▶ **AIM**
Report each line in the listing below that contains the word "results".

▶ **TASK INPUT**

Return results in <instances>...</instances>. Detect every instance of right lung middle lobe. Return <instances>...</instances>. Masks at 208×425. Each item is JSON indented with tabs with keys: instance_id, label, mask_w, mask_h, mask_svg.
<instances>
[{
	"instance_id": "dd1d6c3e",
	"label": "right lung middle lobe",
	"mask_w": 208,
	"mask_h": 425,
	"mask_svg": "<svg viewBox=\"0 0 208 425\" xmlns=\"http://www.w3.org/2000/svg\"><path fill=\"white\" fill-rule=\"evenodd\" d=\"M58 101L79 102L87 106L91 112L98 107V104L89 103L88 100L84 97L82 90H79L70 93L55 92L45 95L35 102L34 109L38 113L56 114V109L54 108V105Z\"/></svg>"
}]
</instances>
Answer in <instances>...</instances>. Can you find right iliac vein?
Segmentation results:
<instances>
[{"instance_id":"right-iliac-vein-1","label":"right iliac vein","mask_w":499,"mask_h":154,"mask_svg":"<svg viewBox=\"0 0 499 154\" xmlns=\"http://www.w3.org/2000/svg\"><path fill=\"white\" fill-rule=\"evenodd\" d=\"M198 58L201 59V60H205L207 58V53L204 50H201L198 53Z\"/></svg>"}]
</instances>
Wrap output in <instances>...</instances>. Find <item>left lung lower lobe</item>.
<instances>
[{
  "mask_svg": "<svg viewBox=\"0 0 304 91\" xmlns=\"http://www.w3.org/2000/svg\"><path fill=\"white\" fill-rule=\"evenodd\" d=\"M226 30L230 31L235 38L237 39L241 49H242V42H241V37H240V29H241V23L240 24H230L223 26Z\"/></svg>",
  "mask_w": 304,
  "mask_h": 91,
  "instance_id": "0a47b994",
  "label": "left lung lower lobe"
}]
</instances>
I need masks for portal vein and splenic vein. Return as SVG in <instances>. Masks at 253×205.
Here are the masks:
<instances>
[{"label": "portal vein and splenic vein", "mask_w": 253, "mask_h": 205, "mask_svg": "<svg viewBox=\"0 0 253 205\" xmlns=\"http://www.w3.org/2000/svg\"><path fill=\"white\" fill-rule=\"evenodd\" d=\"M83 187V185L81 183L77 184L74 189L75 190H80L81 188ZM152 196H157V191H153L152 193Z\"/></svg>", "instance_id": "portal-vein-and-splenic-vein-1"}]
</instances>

▶ **RESPONSE**
Return results in <instances>...</instances>. Detect every instance of right lung middle lobe. Return <instances>...</instances>. Masks at 208×425. Each item is JSON indented with tabs with keys: instance_id, label, mask_w, mask_h, mask_svg.
Segmentation results:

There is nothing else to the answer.